Tensor train (TT) representation has achieved tremendous success in visual data completion tasks, especially when it is combined with tensor folding. However, folding an image or video tensor breaks the original data structure, leading to local information loss as nearby pixels may be assigned into different dimensions and become far away from each other. In this paper, to fully preserve the local information of the original visual data, we explore not folding the data tensor, and at the same time adopt graph information to regularize local similarity between nearby entries. To overcome the high computational complexity introduced by the graph-based regularization in the TT completion problem, we propose to break the original problem into multiple sub-problems with respect to each TT core fiber, instead of each TT core as in traditional methods. Furthermore, to avoid heavy parameter tuning, a sparsity promoting probabilistic model is built based on the generalized inverse Gaussian (GIG) prior, and an inference algorithm is derived under the mean-field approximation. Experiments on both synthetic data and real-world visual data show the superiority of the proposed methods.

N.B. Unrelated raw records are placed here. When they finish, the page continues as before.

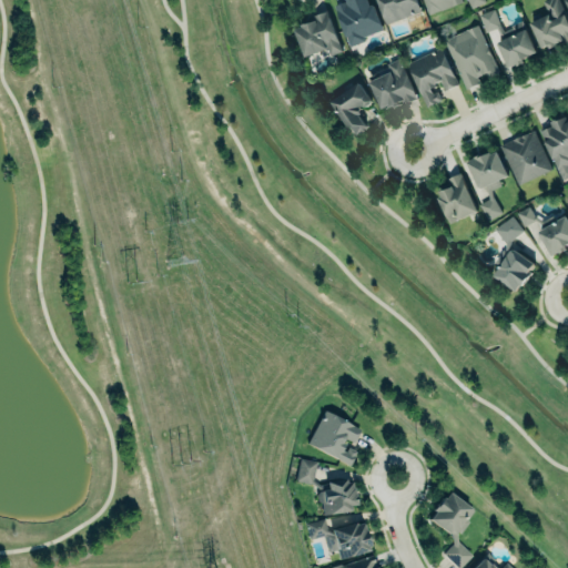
[(332,3),(341,0),(369,0),(371,2),(374,1),(384,29),(365,36),(365,38),(364,41),(348,47),(332,3)]
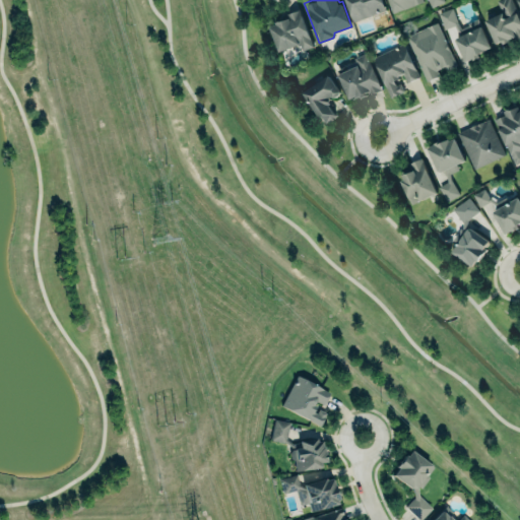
[(345,0),(382,0),(386,9),(353,21),(345,0)]
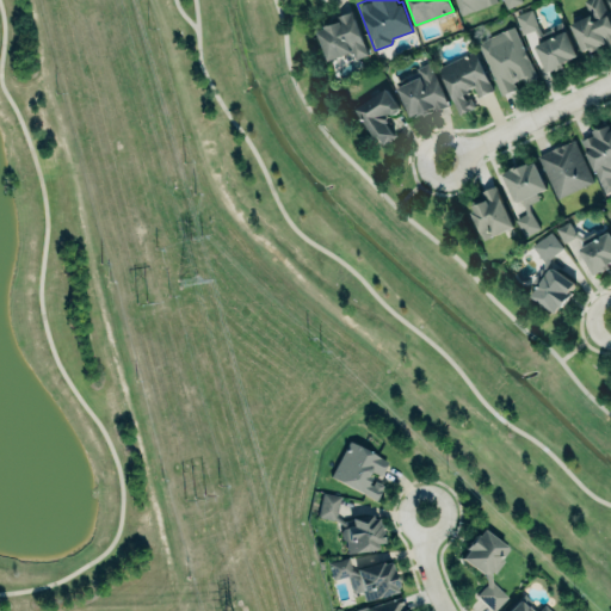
[(454,0),(461,16),(498,1),(497,0),(454,0)]
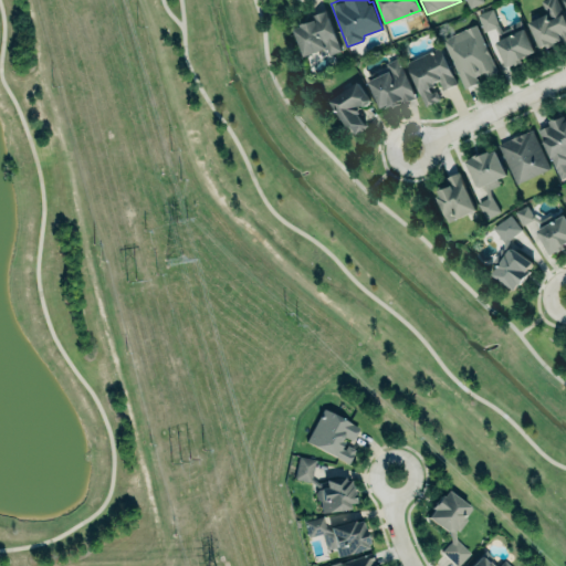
[(538,50),(565,39),(565,24),(556,0),(541,0),(540,0),(545,14),(527,21),(538,50)]
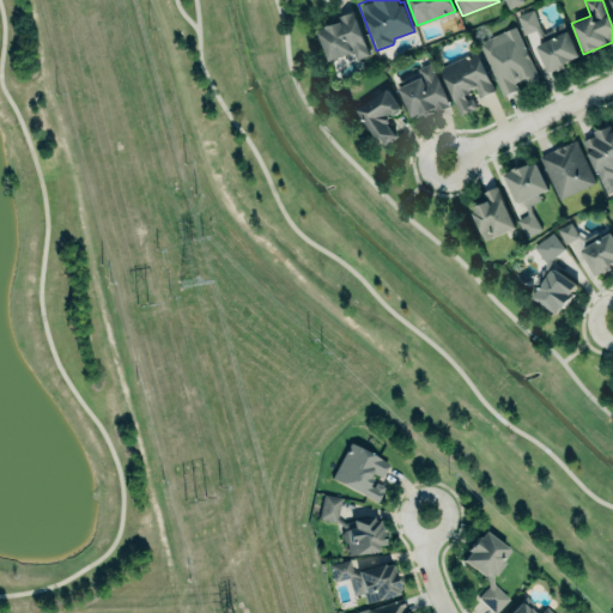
[(535,30),(522,34),(515,14),(533,8),(538,25),(541,31),(542,35),(539,36),(535,30)]
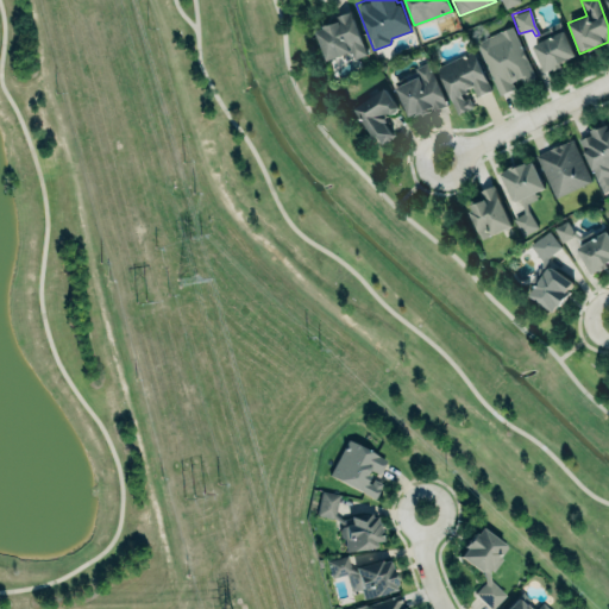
[(336,16),(351,10),(366,54),(353,58),(350,50),(326,58),(316,30),(324,27),(322,25),(338,19),(336,16)]
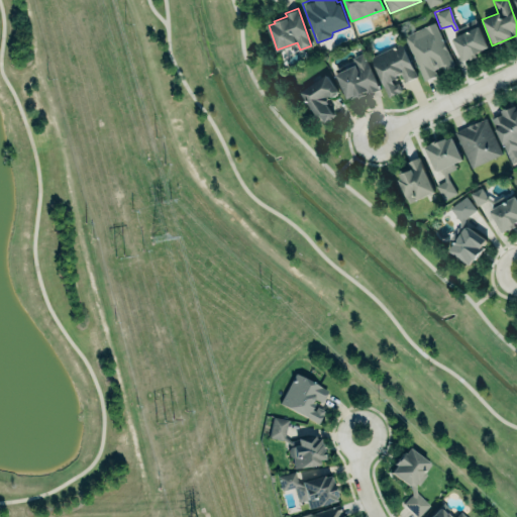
[(453,37),(453,39),(462,61),(469,58),(471,58),(475,56),(476,53),(488,46),(478,25),(474,18),(466,22),(469,30),(453,37)]
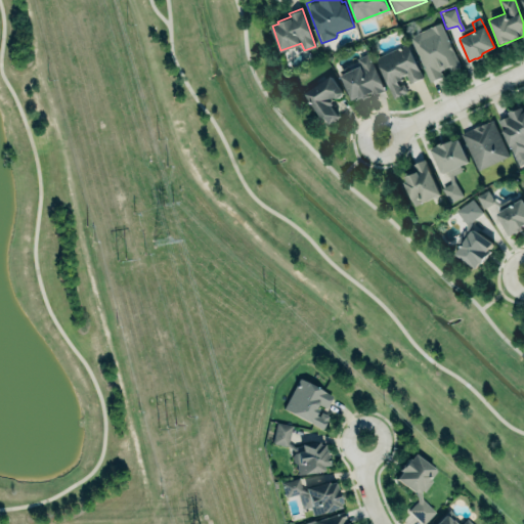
[(430,81),(409,37),(440,22),(461,66),(450,71),(448,66),(440,70),(443,75),(430,81)]
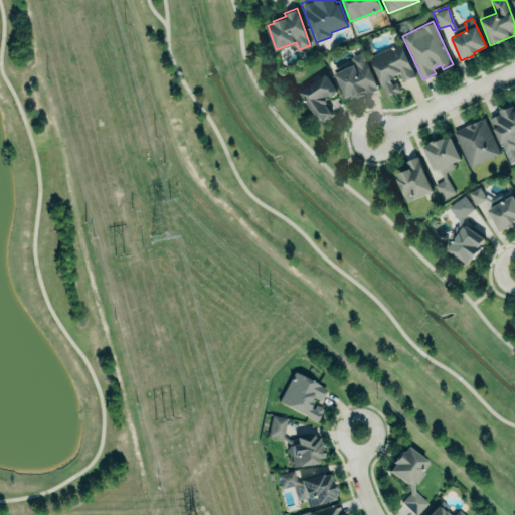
[(386,96),(369,56),(400,42),(415,75),(403,80),(399,71),(394,73),(395,76),(390,78),(392,83),(396,81),(400,90),(386,96)]
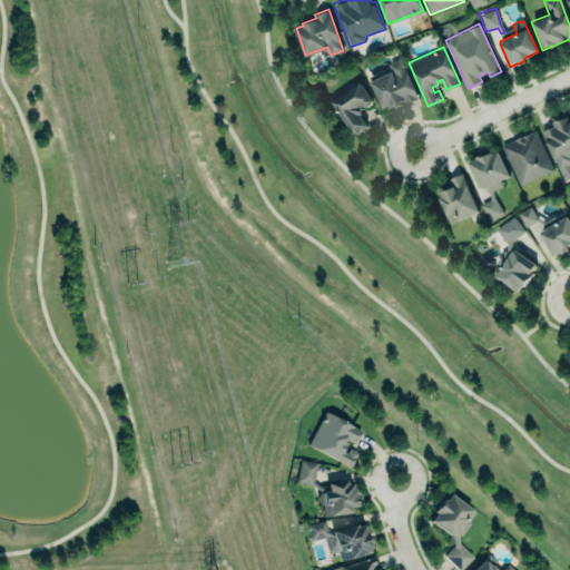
[(401,57),(420,97),(405,104),(403,99),(399,101),(399,102),(391,107),(390,104),(383,107),(369,75),(379,70),(381,75),(391,70),(389,64),(401,57)]
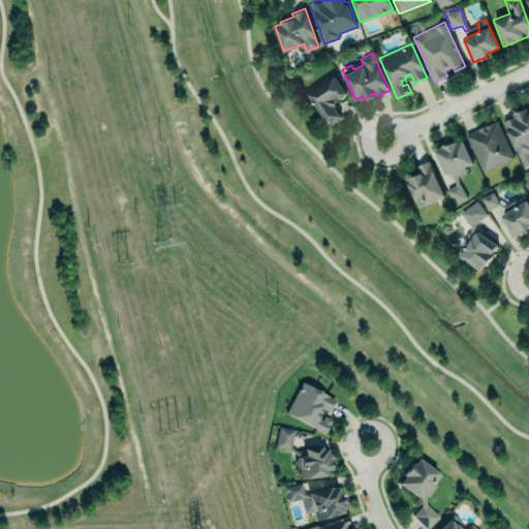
[(307,93),(334,75),(345,92),(345,95),(341,98),(338,97),(337,96),(335,105),(334,105),(341,116),(329,124),(307,93)]
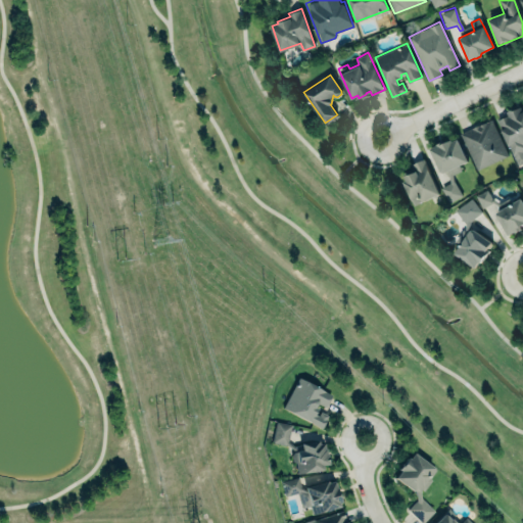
[(495,117),(517,164),(522,161),(522,152),(522,150),(522,149),(522,104),(520,106),(516,108),(515,106),(506,110),(506,112),(495,117)]
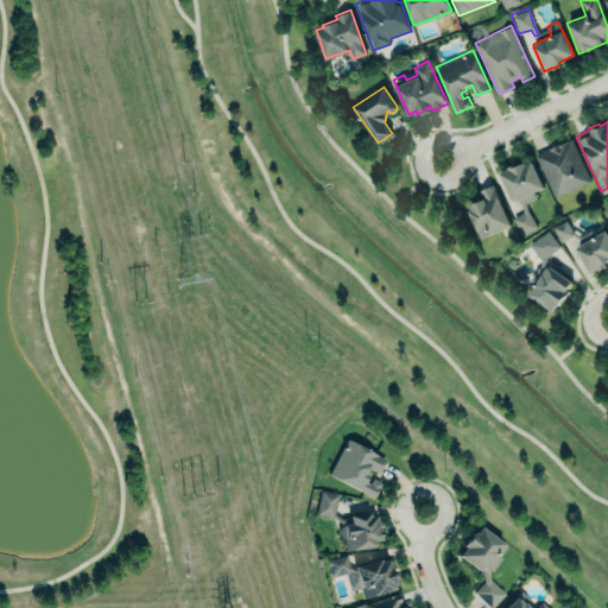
[(532,153),(571,137),(591,181),(552,198),(532,153)]
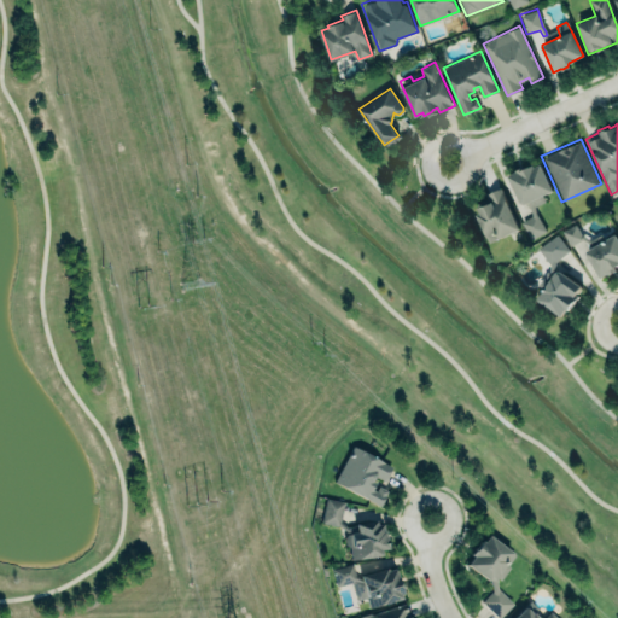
[(508,174),(517,170),(516,169),(522,167),(523,168),(532,163),(535,165),(540,163),(553,190),(542,194),(544,200),(535,205),(535,213),(546,231),(531,239),(522,221),(532,215),(530,207),(528,202),(525,203),(522,202),(508,174)]
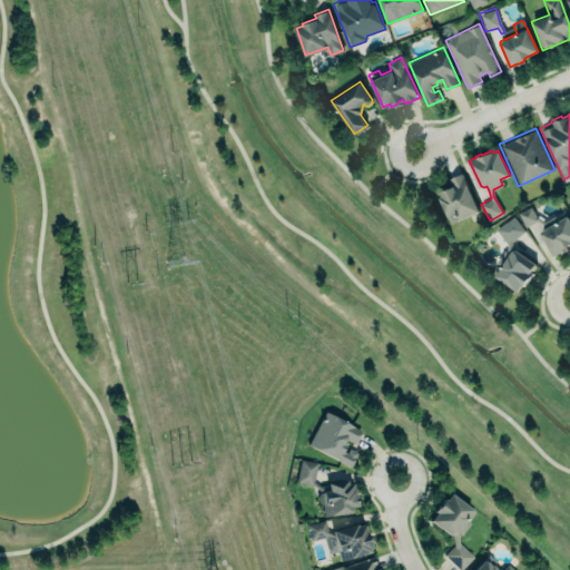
[(462,172),(479,210),(451,223),(440,197),(443,196),(440,188),(452,183),(450,177),(462,172)]
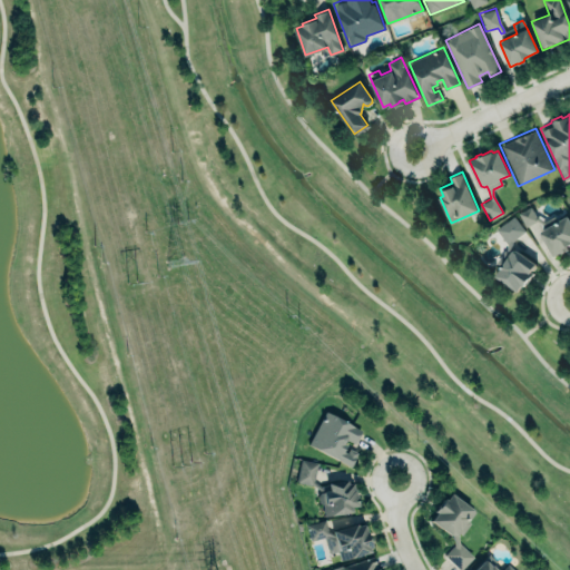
[(539,232),(546,227),(537,220),(526,226),(518,213),(531,206),(537,216),(544,220),(554,215),(558,220),(568,215),(569,218),(569,243),(567,245),(569,249),(562,253),(560,251),(552,254),(539,232)]
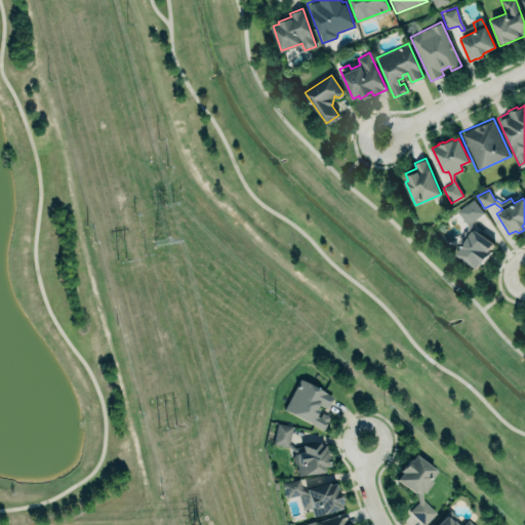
[(494,243),(471,229),(454,254),(478,269),(494,243)]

翻译：张量列（TT）表示在视觉数据补全任务中取得了巨大成功，尤其是当它与张量折叠相结合时。然而，对图像或视频张量进行折叠会破坏原始数据结构，导致局部信息丢失，因为邻近像素可能被分配到不同维度而彼此远离。在本文中，为了充分保留原始视觉数据的局部信息，我们探索不折叠数据张量，同时采用图信息对邻近条目之间的局部相似性进行正则化。为了克服基于图的正则化在TT补全问题中引入的高计算复杂度，我们提出将原始问题分解为多个关于每个TT核心纤维的子问题，而非传统方法中关于每个TT核心的子问题。此外，为避免繁重的参数调整，基于广义逆高斯（GIG）先验构建了促进稀疏性的概率模型，并在平均场近似下推导出推理算法。在合成数据和真实世界视觉数据上的实验均表明了所提出方法的优越性。